Aqui reside o busílis: qual a compreensão precisa da expressão “deverão considerar”?

7/11/2014

Pergunta Sócrates: Como deveria ser tratado, no Estado ideal, um homem dotado de qualidades superiores, um verdadeiro gênio? Platão responde: nós o honraríamos como um ser digno de adoração, maravilhoso e amável; mas depois de lhe fazer notar que não existe homem de tal espécie no nosso Estado, e que tal não deve existir, ungiremos a sua cabeça e, coroando-a, o escoltaremos até a fronteira. (República, III, 9)

Mal havia se assentado os humores da mais concorrida eleição presidencial da história brasileira e outro furor ocupou as manchetes dos jornais e as redes sociais: a Câmara dos deputados rejeitara o decreto 8.243. O decreto buscava criar a Política Nacional de Participação Nacional, com base no disposto no artigo art. 84, caput, incisos IV e VI, alínea “a”, da Constituição Federal, que autoriza a presidência da República a esta providência.

O fundamento do decreto é o de ampliar a participação direta da sociedade na gestão pública federal. Lembram seus defensores que a existência de conselhos populares é antiga e múltipla, estando presente nas áreas da saúde, educação, cultura e nos programas de distribuição de renda e combate à miséria, só para dar alguns exemplos. O decreto buscaria, apenas, organizar as instâncias de participação social já existentes no Governo Federal e estabelecer diretrizes para o seu funcionamento.

Com a derrubada do decreto, o PSOL protocolou projeto de lei 8.048, praticamente repetindo o texto do decreto. Visa com isso superar o mal estar causado pelo decreto – que ultrapassaria a função do Executivo e sobreporia a atividade típica do Congresso Nacional – e colocaria a questão em pauta, em regime de urgência, para uma deliberação dos parlamentares a respeito dessa regulamentação constitucional.

Tudo parece no lugar. Quem se oporia a ampliar a participação da sociedade na formulação, execução e fiscalização da gestão pública? Quem negaria o caráter republicano da medida, inclusiva e moderna, considerando até formas de organização social por meio das redes sociais?

_Material fornecido:_
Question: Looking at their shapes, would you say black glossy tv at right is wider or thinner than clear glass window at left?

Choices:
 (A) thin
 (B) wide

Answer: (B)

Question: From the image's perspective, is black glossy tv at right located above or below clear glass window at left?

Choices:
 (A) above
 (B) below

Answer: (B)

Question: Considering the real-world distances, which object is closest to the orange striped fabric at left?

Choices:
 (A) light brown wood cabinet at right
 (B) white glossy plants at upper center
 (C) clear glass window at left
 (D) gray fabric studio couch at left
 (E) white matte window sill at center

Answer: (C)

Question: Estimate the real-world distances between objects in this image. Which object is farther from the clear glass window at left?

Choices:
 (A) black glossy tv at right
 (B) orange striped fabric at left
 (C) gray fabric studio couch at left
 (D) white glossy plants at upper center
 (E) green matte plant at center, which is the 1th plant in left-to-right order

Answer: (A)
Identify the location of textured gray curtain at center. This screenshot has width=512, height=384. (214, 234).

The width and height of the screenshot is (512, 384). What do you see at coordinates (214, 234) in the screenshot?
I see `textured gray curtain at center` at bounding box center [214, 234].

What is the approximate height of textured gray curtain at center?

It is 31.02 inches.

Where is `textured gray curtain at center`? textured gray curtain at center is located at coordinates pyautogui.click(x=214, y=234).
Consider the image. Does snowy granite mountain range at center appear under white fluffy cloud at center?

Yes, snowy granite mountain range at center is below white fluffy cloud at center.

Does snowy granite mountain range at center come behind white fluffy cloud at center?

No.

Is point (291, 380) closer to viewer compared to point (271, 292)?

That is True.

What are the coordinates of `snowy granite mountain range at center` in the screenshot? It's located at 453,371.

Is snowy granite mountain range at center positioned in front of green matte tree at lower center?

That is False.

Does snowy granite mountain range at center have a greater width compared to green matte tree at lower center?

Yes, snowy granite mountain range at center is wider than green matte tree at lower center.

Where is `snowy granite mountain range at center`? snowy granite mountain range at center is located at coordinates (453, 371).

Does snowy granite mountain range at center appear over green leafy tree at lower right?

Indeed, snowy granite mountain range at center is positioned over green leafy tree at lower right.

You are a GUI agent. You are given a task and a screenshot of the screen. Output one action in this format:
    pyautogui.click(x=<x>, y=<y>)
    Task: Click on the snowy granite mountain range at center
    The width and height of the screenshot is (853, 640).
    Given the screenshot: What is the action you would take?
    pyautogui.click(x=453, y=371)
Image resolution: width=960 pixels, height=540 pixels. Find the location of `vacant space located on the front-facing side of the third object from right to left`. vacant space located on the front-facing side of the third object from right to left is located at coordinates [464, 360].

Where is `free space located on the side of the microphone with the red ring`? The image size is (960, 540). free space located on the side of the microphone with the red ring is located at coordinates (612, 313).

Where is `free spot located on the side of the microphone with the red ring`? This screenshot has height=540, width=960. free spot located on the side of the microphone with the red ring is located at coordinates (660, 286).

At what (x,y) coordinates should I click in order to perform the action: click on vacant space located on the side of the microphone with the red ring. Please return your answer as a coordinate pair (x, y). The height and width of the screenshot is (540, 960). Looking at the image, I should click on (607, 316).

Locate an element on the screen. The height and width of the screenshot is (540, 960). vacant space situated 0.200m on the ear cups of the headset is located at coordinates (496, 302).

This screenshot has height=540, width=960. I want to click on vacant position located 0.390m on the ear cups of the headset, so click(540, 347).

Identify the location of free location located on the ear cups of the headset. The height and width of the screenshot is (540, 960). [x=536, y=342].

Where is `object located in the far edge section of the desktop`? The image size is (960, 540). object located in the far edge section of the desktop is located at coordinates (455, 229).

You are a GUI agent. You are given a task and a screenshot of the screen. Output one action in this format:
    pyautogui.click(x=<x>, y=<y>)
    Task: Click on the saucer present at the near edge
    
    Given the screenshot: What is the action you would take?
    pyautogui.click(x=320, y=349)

_Lista de tarefas:_
1 > Segundo o texto sobre o decreto 8.243, que projeto de lei o PSOL protocolou depois que o decreto foi derrubado?
2 > Reproduza sem alterações o trecho do texto sobre o decreto 8.243 que começa nas palavras "Aqui reside o" e vai até as palavras "(República, III, 9)", inclusive.

_Tarefas resolvidas:_
1 > O projeto de lei 8.048, que praticamente repete o texto do decreto.

2 >
Aqui reside o busílis: qual a compreensão precisa da expressão “deverão considerar”?

7/11/2014

Pergunta Sócrates: Como deveria ser tratado, no Estado ideal, um homem dotado de qualidades superiores, um verdadeiro gênio? Platão responde: nós o honraríamos como um ser digno de adoração, maravilhoso e amável; mas depois de lhe fazer notar que não existe homem de tal espécie no nosso Estado, e que tal não deve existir, ungiremos a sua cabeça e, coroando-a, o escoltaremos até a fronteira. (República, III, 9)